Saved entries:

########################################

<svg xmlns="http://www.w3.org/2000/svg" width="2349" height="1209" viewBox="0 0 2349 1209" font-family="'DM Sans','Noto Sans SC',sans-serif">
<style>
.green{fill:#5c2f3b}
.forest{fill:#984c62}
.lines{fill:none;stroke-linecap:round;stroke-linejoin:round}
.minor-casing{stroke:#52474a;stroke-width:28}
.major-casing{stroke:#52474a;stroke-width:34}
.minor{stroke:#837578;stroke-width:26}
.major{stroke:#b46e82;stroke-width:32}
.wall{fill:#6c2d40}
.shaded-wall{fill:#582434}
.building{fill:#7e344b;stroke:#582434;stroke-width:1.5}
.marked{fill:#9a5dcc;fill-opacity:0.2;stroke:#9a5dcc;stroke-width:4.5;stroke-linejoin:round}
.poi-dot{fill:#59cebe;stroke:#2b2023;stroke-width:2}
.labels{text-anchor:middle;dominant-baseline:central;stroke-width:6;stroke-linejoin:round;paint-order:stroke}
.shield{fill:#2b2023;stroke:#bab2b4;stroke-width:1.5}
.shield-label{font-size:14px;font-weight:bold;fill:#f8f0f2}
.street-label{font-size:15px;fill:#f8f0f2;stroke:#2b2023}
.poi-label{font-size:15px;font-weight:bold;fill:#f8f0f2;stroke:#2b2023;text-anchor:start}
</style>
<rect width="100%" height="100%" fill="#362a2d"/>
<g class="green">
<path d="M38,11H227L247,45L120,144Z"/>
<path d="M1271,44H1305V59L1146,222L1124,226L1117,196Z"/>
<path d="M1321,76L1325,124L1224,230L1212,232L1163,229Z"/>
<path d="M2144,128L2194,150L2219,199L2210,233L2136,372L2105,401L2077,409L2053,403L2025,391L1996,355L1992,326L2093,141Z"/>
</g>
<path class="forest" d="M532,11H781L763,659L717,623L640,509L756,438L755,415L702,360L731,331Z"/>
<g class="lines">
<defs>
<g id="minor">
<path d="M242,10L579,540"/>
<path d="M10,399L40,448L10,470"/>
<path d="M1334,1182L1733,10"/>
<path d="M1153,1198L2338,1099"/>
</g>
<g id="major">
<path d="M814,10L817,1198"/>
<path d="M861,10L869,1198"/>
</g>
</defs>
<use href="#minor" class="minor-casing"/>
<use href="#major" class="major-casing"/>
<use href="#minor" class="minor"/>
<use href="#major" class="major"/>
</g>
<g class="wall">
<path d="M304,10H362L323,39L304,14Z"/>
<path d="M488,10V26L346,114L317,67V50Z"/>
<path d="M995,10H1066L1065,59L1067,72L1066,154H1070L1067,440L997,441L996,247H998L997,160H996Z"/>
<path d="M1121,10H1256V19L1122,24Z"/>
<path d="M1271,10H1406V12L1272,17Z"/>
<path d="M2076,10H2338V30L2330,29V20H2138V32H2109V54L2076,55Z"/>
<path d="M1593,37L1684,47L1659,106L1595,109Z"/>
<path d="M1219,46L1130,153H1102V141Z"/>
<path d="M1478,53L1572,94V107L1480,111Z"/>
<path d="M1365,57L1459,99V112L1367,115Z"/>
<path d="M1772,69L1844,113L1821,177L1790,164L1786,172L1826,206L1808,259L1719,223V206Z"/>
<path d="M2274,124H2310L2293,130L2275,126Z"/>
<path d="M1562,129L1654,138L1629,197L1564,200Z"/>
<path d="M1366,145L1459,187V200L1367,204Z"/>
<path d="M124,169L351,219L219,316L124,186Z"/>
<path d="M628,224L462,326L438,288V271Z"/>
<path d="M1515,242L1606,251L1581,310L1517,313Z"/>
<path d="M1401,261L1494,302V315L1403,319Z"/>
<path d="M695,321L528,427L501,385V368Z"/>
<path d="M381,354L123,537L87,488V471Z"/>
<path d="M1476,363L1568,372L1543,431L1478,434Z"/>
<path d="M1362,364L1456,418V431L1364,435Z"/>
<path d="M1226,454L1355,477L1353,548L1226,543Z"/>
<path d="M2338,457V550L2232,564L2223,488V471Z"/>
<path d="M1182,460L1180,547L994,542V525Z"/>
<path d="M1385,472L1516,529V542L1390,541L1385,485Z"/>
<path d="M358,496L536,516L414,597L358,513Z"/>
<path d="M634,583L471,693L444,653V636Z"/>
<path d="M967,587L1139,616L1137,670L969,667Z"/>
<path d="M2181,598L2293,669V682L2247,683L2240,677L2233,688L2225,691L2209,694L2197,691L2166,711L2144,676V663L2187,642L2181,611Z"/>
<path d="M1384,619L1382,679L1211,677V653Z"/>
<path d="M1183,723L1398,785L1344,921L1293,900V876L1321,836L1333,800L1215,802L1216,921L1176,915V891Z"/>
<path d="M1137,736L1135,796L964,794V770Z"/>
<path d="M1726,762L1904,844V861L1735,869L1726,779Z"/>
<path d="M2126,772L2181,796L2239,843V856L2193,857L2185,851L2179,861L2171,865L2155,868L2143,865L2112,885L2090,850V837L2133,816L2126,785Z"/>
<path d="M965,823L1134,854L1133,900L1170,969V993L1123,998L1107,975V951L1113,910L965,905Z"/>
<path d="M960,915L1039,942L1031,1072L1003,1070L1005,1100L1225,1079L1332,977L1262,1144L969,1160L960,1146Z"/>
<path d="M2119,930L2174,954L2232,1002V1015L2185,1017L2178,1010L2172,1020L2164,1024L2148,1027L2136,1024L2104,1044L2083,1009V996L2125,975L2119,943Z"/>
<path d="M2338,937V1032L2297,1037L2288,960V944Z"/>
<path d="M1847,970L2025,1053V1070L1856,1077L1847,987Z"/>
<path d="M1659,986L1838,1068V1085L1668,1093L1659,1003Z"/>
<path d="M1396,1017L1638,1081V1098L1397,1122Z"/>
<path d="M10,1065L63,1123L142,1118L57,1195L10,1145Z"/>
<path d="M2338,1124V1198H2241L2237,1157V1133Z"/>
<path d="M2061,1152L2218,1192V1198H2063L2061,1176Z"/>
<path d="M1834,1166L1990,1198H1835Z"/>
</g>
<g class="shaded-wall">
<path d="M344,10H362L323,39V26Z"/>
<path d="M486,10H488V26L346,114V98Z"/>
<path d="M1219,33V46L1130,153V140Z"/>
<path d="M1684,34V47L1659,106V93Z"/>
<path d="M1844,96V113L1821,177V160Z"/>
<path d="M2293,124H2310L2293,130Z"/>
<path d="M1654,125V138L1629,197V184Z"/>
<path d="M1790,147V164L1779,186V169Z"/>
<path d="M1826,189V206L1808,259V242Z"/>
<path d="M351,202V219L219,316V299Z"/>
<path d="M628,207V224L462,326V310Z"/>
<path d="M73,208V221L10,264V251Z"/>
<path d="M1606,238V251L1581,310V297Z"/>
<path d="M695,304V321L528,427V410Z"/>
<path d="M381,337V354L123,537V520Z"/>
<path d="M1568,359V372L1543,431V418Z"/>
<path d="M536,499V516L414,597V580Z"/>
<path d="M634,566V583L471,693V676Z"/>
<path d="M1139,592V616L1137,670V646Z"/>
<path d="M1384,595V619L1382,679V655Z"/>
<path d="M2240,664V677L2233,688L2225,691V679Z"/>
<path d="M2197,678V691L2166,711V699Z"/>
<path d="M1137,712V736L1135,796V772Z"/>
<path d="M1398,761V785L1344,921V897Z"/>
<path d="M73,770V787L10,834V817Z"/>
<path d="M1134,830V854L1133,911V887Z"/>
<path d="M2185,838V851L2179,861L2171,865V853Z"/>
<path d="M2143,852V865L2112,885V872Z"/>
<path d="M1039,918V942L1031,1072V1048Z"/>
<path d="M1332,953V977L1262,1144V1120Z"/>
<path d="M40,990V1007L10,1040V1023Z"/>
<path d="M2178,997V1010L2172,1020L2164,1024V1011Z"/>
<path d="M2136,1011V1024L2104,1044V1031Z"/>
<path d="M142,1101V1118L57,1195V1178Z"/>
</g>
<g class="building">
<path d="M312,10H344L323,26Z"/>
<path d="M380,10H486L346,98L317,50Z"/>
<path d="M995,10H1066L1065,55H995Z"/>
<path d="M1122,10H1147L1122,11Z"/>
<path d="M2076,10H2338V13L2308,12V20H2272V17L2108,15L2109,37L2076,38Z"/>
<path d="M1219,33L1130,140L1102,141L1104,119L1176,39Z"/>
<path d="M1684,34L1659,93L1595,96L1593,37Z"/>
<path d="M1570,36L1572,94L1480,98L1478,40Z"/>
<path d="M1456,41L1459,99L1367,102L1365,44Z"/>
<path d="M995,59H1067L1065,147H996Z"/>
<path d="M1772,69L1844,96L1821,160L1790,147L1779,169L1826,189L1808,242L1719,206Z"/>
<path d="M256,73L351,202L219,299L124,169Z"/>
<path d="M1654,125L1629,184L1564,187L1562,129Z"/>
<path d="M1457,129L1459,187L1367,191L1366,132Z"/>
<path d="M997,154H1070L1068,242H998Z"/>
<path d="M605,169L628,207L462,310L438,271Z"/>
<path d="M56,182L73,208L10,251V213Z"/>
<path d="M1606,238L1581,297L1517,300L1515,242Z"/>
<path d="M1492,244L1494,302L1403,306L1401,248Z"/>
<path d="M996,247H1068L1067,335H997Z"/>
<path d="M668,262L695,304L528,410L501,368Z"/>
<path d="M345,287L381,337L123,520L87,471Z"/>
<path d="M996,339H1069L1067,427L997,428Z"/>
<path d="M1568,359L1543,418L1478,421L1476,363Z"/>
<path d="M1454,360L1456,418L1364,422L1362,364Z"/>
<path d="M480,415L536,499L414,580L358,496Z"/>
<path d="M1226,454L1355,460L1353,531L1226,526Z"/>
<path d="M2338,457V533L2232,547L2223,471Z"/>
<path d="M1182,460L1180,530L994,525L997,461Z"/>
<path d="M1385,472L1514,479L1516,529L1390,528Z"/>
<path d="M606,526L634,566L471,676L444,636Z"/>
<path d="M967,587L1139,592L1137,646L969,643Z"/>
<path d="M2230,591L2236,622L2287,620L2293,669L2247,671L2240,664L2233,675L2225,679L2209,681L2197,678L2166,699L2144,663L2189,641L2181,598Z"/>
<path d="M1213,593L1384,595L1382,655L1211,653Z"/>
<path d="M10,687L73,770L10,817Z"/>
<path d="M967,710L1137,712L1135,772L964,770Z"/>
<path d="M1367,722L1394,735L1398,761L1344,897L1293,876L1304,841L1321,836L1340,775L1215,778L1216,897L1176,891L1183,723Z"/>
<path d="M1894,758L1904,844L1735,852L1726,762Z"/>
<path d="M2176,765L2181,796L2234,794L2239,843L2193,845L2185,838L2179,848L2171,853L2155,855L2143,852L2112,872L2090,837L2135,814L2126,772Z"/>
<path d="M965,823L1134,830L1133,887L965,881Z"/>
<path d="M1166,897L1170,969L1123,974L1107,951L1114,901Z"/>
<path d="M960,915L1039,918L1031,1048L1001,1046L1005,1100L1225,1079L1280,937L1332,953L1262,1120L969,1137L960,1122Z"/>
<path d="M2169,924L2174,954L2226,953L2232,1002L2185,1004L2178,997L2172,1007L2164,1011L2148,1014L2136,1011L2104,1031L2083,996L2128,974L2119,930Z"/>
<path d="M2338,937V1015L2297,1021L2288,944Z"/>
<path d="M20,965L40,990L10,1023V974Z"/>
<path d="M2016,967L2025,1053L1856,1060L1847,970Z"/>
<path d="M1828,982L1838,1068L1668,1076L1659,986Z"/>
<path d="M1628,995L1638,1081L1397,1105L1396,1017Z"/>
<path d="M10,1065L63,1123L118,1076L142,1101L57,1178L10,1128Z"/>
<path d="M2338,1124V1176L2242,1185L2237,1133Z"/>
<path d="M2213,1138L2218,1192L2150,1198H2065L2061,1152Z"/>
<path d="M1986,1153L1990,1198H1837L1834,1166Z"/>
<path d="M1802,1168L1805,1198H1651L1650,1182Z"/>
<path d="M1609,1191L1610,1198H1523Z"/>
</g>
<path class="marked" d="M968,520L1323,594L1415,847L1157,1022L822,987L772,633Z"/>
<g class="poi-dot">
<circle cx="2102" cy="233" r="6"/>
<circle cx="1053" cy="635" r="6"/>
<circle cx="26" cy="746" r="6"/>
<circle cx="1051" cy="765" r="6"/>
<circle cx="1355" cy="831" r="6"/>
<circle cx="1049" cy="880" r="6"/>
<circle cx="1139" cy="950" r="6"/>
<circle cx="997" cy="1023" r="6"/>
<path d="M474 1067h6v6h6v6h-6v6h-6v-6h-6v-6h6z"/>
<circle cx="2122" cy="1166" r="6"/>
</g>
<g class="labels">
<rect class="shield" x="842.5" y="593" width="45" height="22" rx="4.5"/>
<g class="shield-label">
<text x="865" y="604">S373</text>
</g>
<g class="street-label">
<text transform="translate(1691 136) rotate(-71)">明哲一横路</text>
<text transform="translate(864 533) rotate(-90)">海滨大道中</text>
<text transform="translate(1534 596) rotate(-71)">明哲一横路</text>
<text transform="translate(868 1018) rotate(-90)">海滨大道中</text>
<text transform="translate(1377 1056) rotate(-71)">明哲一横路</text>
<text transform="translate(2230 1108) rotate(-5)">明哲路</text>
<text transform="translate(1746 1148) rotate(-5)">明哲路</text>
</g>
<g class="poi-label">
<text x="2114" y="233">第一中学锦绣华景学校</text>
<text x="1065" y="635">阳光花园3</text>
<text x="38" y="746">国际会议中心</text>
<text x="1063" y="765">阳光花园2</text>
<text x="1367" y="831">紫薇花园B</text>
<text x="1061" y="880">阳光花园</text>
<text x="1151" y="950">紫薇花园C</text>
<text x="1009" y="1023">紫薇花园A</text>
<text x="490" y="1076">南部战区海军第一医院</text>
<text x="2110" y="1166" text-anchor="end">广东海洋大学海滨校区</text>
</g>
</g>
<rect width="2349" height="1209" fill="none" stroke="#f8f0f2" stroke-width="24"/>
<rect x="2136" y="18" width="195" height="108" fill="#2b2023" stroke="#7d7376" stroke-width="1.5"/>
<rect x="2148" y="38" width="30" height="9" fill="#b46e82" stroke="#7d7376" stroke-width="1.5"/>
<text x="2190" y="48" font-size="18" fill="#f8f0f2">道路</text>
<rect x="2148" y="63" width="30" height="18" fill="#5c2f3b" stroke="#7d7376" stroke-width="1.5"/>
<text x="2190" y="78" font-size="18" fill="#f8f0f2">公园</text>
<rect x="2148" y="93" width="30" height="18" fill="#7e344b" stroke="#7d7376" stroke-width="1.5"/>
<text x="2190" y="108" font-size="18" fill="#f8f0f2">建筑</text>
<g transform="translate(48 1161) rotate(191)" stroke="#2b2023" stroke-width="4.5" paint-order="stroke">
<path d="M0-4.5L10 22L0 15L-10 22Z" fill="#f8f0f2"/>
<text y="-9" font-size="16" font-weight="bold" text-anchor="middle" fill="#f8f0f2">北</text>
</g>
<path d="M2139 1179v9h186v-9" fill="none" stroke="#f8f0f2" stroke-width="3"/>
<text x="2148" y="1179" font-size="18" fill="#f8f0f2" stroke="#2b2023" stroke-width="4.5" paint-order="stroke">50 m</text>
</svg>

########################################

**WORK REQUEST**: Scan the entries above and return each line that holds "lines".

**RESULT OF THE TASK**:
.lines{fill:none;stroke-linecap:round;stroke-linejoin:round}
<g class="lines">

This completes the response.